→ **Problem description**: Search the records below for "tělem"; copy each line that has it.

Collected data

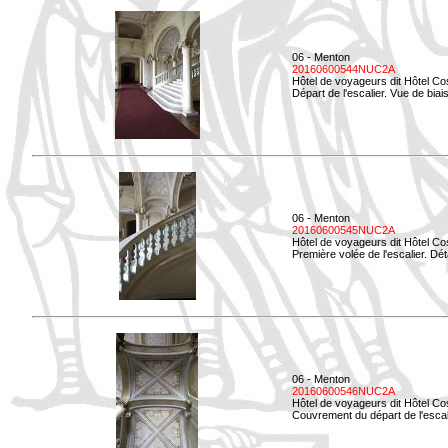
06 - Menton
20160600544NUC2A
Hôtel de voyageurs dit Hôtel Co
Départ de l'escalier. Vue de biais
06 - Menton
20160600545NUC2A
Hôtel de voyageurs dit Hôtel Co
Première volée de l'escalier. Dét
06 - Menton
20160600546NUC2A
Hôtel de voyageurs dit Hôtel Co
Couvrement du départ de l'escal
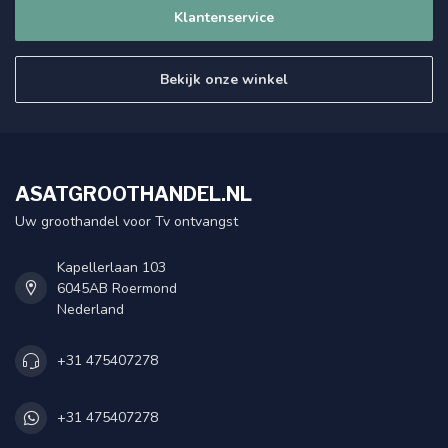
Klantenservice
Bekijk onze winkel
ASATGROOTHANDEL.NL
Uw groothandel voor Tv ontvangst
Kapellerlaan 103
6045AB Roermond
Nederland
+31 475407278
+31 475407278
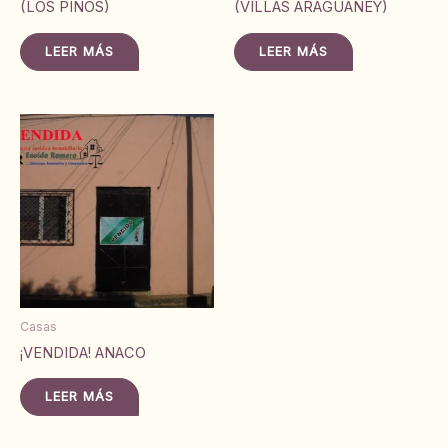
(LOS PINOS)
(VILLAS ARAGUANEY)
LEER MÁS
LEER MÁS
Casas
¡VENDIDA! ANACO
LEER MÁS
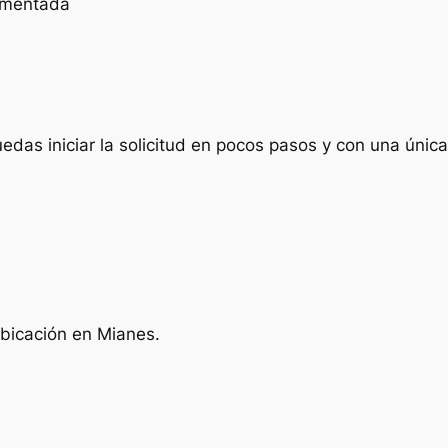
cumentada
das iniciar la solicitud en pocos pasos y con una única 
ubicación en Mianes.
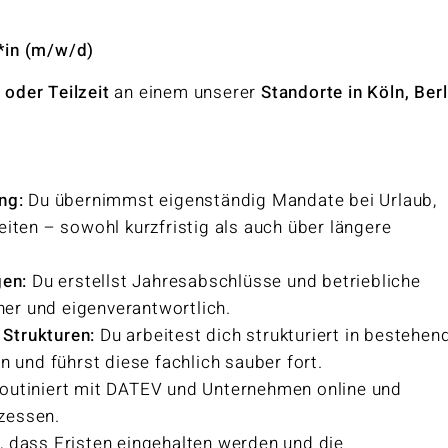
*in (m/w/d)
- oder Teilzeit
an einem unserer
Standorte in Köln, Berl
ung:
Du übernimmst eigenständig Mandate bei Urlaub,
ten – sowohl kurzfristig als auch über längere
gen:
Du erstellst Jahresabschlüsse und betriebliche
her und eigenverantwortlich.
 Strukturen:
Du arbeitest dich strukturiert in bestehen
 und führst diese fachlich sauber fort.
routiniert mit DATEV und Unternehmen online und
ozessen.
r, dass Fristen eingehalten werden und die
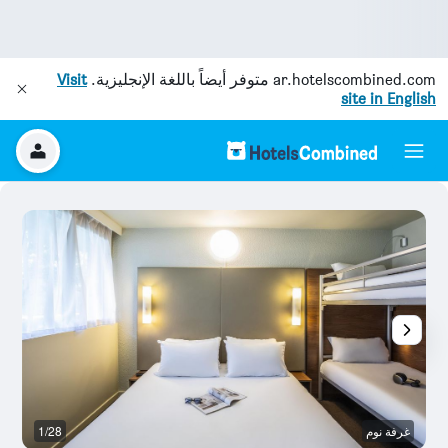
ar.hotelscombined.com
متوفر أيضاً باللغة الإنجليزية.
Visit
site in English
غرفة نوم
1/28
بو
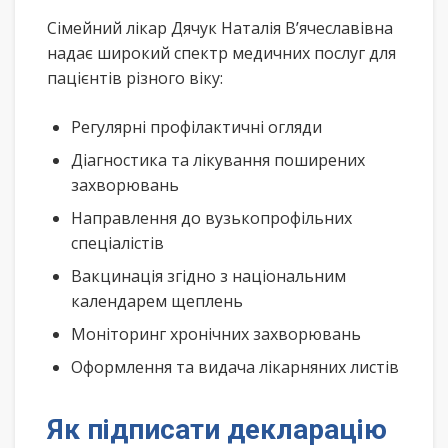
Сімейний лікар Дячук Наталія В’ячеславівна
надає широкий спектр медичних послуг для
пацієнтів різного віку:
Регулярні профілактичні огляди
Діагностика та лікування поширених
захворювань
Направлення до вузькопрофільних
спеціалістів
Вакцинація згідно з національним
календарем щеплень
Моніторинг хронічних захворювань
Оформлення та видача лікарняних листів
Як підписати декларацію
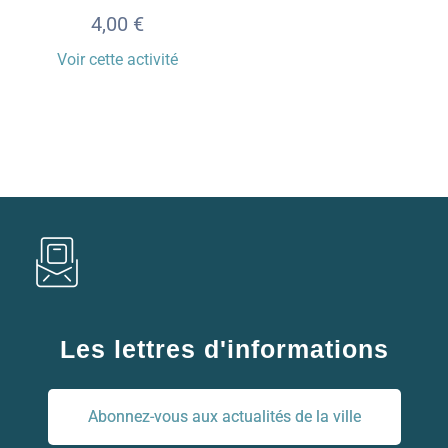
4,00
€
Voir cette activité
Les lettres d'informations
Abonnez-vous aux actualités de la ville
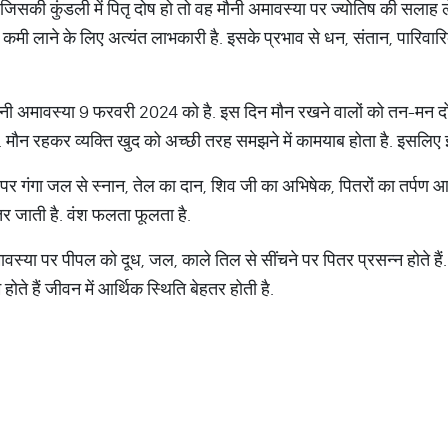
जिसकी कुंडली में पितृ दोष हो तो वह मौनी अमावस्या पर ज्योतिष की सलाह ल
वों में कमी लाने के लिए अत्यंत लाभकारी है. इसके प्रभाव से धन, संतान, पारिवा
नी अमावस्या 9 फरवरी 2024 को है. इस दिन मौन रखने वालों को तन-मन दोनों की
. मौन रहकर व्यक्ति खुद को अच्छी तरह समझने में कामयाब होता है. इसलिए इ
पर गंगा जल से स्नान, तेल का दान, शिव जी का अभिषेक, पितरों का तर्पण आद
तर जाती है. वंश फलता फूलता है.
वस्या पर पीपल को दूध, जल, काले तिल से सींचने पर पितर प्रसन्न होते हैं.
ोते हैं जीवन में आर्थिक स्थिति बेहतर होती है.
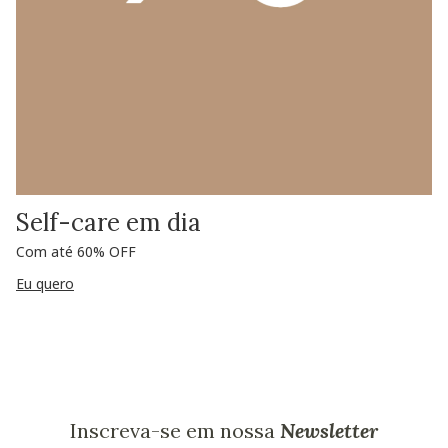
Self-care em dia
Com até 60% OFF
Eu quero
Inscreva-se em nossa
Newsletter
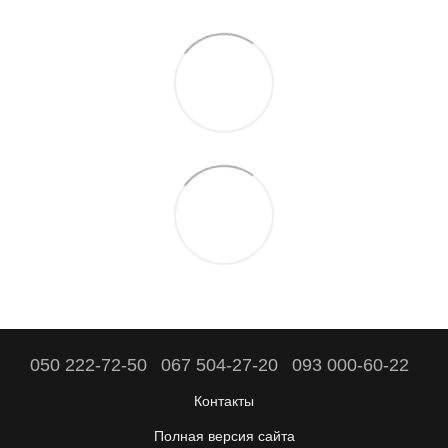
050 222-72-50
067 504-27-20
093 000-60-22
Контакты
Полная версия сайта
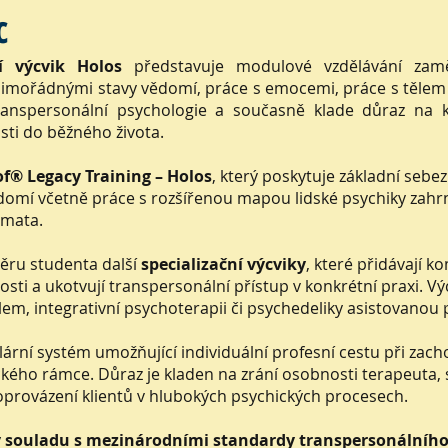
c
í výcvik Holos
představuje modulové vzdělávání zamě
imořádnými stavy vědomí, práce s emocemi, práce s tělem 
transpersonální psychologie a současně klade důraz na k
ti do běžného života.
f® Legacy Training – Holos
, který poskytuje základní sebe
í včetně práce s rozšířenou mapou lidské psychiky zahrnují
témata.
běru studenta další
specializační výcviky
, které přidávají 
sti a ukotvují transpersonální přístup v konkrétní praxi. V
tělem, integrativní psychoterapii či psychedeliky asistovanou
ární systém umožňující individuální profesní cestu při zacho
ckého rámce. Důraz je kladen na zrání osobnosti terapeuta, 
oprovázení klientů v hlubokých psychických procesech.
v souladu s mezinárodními standardy transpersonálního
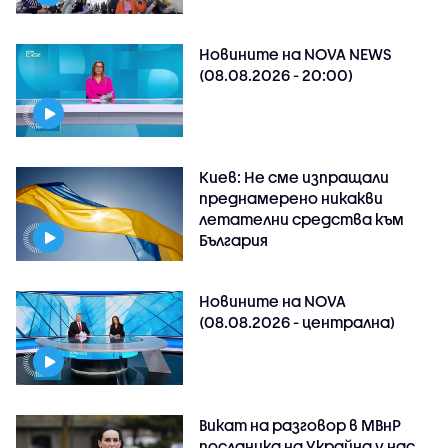
Новините на NOVA NEWS
(08.08.2026 - 20:00)
Киев: Не сме изпращали
преднамерено никакви
летателни средства към
България
Новините на NOVA
(08.08.2026 - централна)
Викат на разговор в МВнР
посланика на Украйна у нас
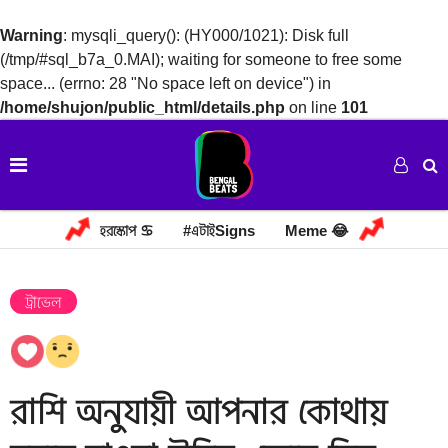
Warning
: mysqli_query(): (HY000/1021): Disk full
(/tmp/#sql_b7a_0.MAI); waiting for someone to free some
space... (errno: 28 "No space left on device") in
/home/shujon/public_html/details.php
on line
101
হরস্কোপ ♋
#এটাইSigns
Meme 😂
ট্রাভেল
রাশি অনুযায়ী আপনার কোথায়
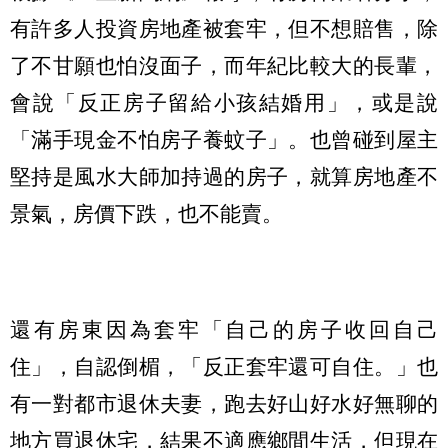
有許多人投資房地產被套牢，但不想賠售，除
了不甘願也怕沒面子，而年紀比較大的長輩，
會說「反正房子留給小孩結婚用」，或是說
「滿手現金不怕房子養蚊子」。也曾碰到屋主
堅持是風水大師加持過的房子，就算房地產不
景氣，房價下跌，也不能賣。
還有房東因為套牢「自己的房子收回自己
住」，自認倒楣，「反正套牢還可自住。」也
有一對都市退休夫妻，跑去好山好水好無聊的
地方買退休宅，結果不適應鄉間生活，但現在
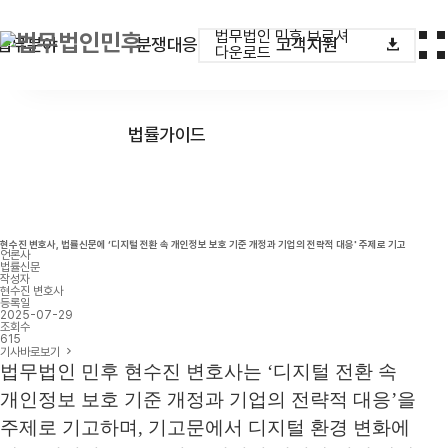
법무법인 민후 브로셔
업무분야
분쟁대응
고객지원
다운로드
법률가이드
현수진 변호사, 법률신문에 ‘디지털 전환 속 개인정보 보호 기준 개정과 기업의 전략적 대응' 주제로 기고
언론사
법률신문
작성자
현수진 변호사
등록일
2025-07-29
조회수
615
기사바로보기
법무법인 민후 현수진 변호사는
‘
디지털 전환 속
개인정보 보호 기준 개정과 기업의 전략적 대응
’
을
주제로 기고하며
,
기고문에서 디지털 환경 변화에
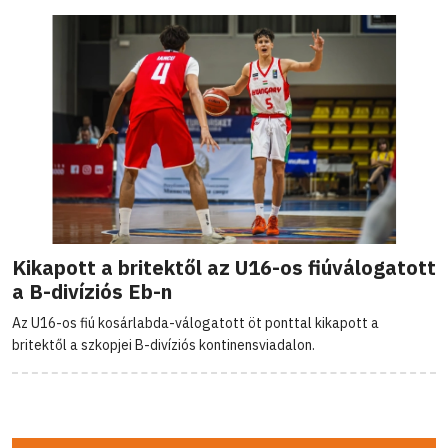
Kikapott a britektől az U16-os fiúválogatott
a B-divíziós Eb-n
Az U16-os fiú kosárlabda-válogatott öt ponttal kikapott a
britektől a szkopjei B-divíziós kontinensviadalon.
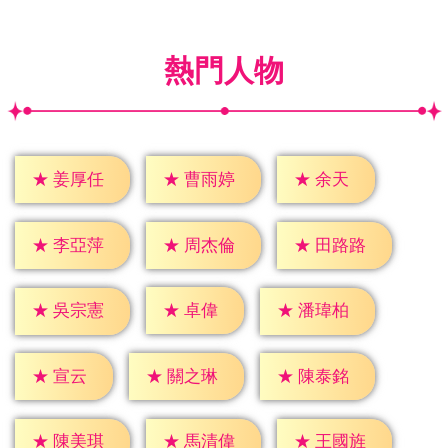
熱門人物
★
余天
★
姜厚任
★
曹雨婷
★
李亞萍
★
周杰倫
★
田路路
★
卓偉
★
吳宗憲
★
潘瑋柏
★
宣云
★
關之琳
★
陳泰銘
★
陳美琪
★
馬清偉
★
王國旌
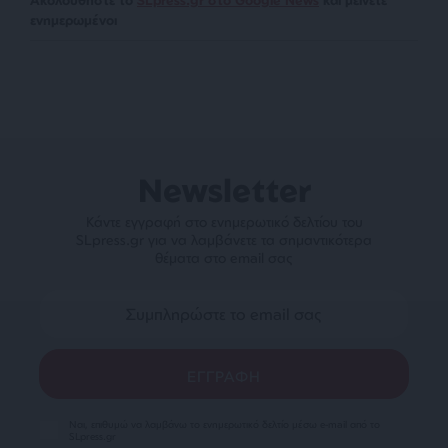
ενημερωμένοι
Newsletter
Κάντε εγγραφή στο ενημερωτικό δελτίου του
SLpress.gr για να λαμβάνετε τα σημαντικότερα
θέματα στο email σας
Ναι, επιθυμώ να λαμβάνω το ενημερωτικό δελτίο μέσω e-mail από το
SLpress.gr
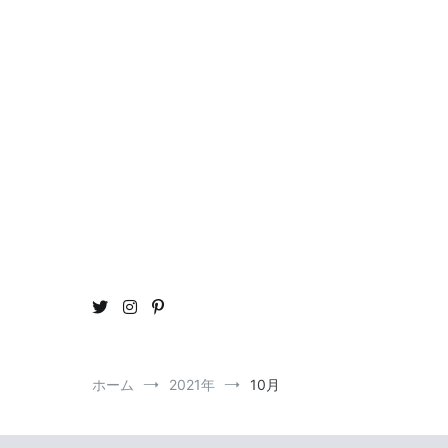
コ
ン
テ
ン
ツ
へ
ス
キ
ッ
プ
おう
ou
ホーム
2021年
10月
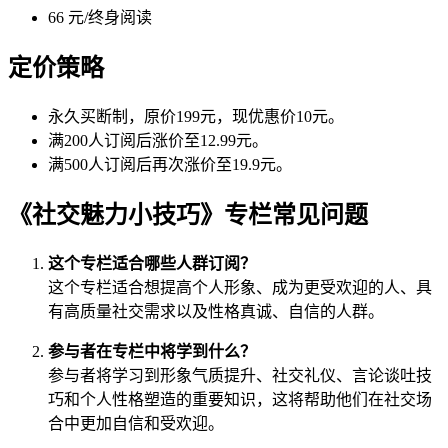
66 元/终身阅读
定价策略
永久买断制，原价199元，现优惠价10元。
满200人订阅后涨价至12.99元。
满500人订阅后再次涨价至19.9元。
《社交魅力小技巧》专栏常见问题
这个专栏适合哪些人群订阅？
这个专栏适合想提高个人形象、成为更受欢迎的人、具
有高质量社交需求以及性格真诚、自信的人群。
参与者在专栏中将学到什么？
参与者将学习到形象气质提升、社交礼仪、言论谈吐技
巧和个人性格塑造的重要知识，这将帮助他们在社交场
合中更加自信和受欢迎。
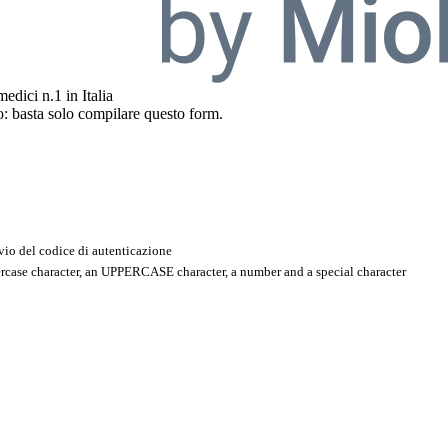
medici n.1 in Italia
o: basta solo compilare questo form.
nvio del codice di autenticazione
wercase character, an UPPERCASE character, a number and a special character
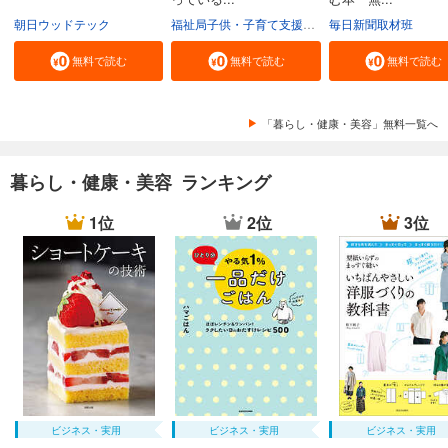
朝日ウッドテック
福祉局子供・子育て支援部家庭支援課
毎日新聞取材班
東京都
無料で読む
無料で読む
無料で読む
「暮らし・健康・美容」無料一覧へ
暮らし・健康・美容 ランキング
1位
2位
3位
ビジネス・実用
ビジネス・実用
ビジネス・実用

→ **Expected output**:
imořádnými stavy vědomí, práce s emocemi, práce s tělem 
tělem, integrativní psychoterapii či psychedeliky asistovanou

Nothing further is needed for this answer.